BEGIN Data for processing

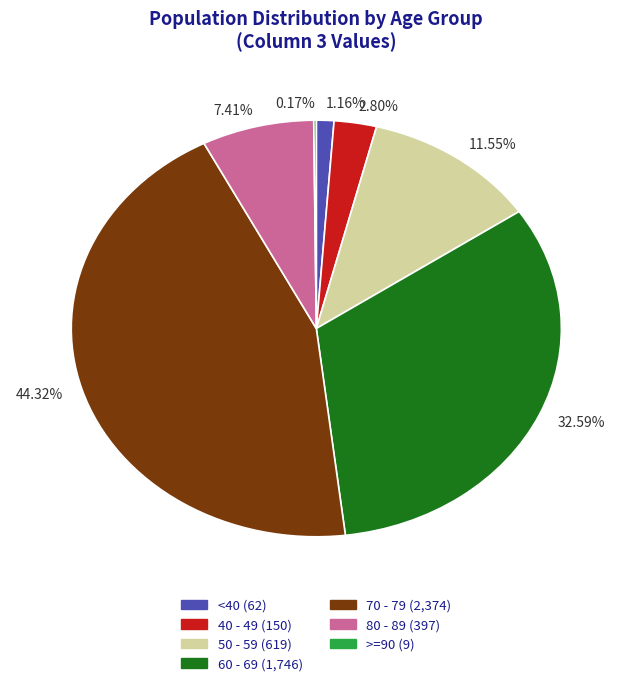

Is there any slice that represents more than half of the pie?

No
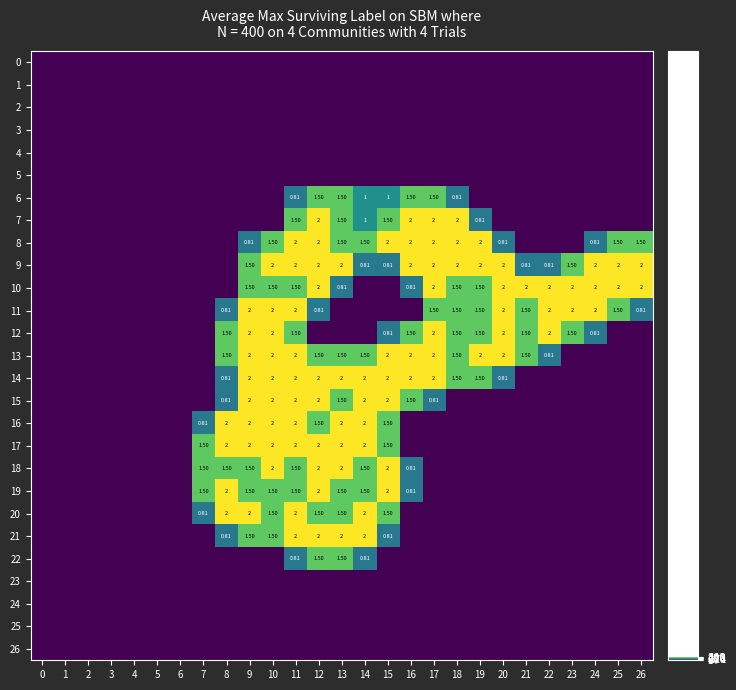

Which has a higher value, 15 or 17?

15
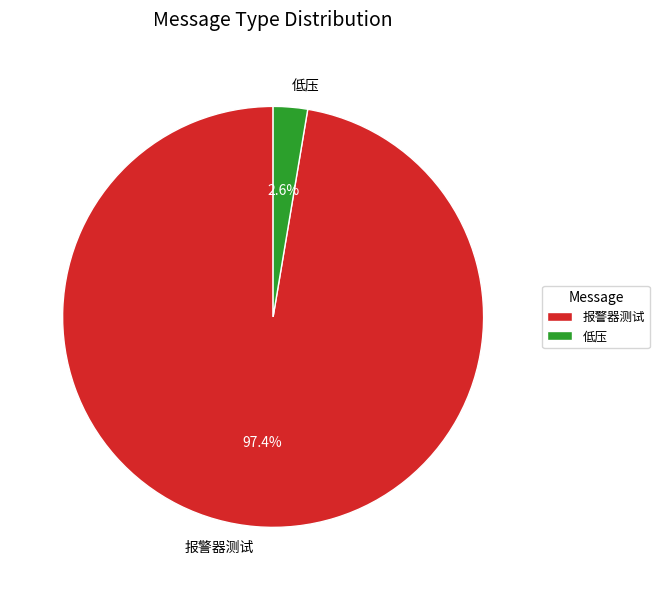

Rank the categories by value from highest to lowest.

报警器测试, 低压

END Data for processing

Work order - Rewrite the listing with every "value" swapped for "amount" and nothing else changed, leaving out the pictures.

Output of the exercise -
Is there any slice that represents more than half of the pie?

No

Which has a higher amount, 15 or 17?

15

Rank the categories by amount from highest to lowest.

报警器测试, 低压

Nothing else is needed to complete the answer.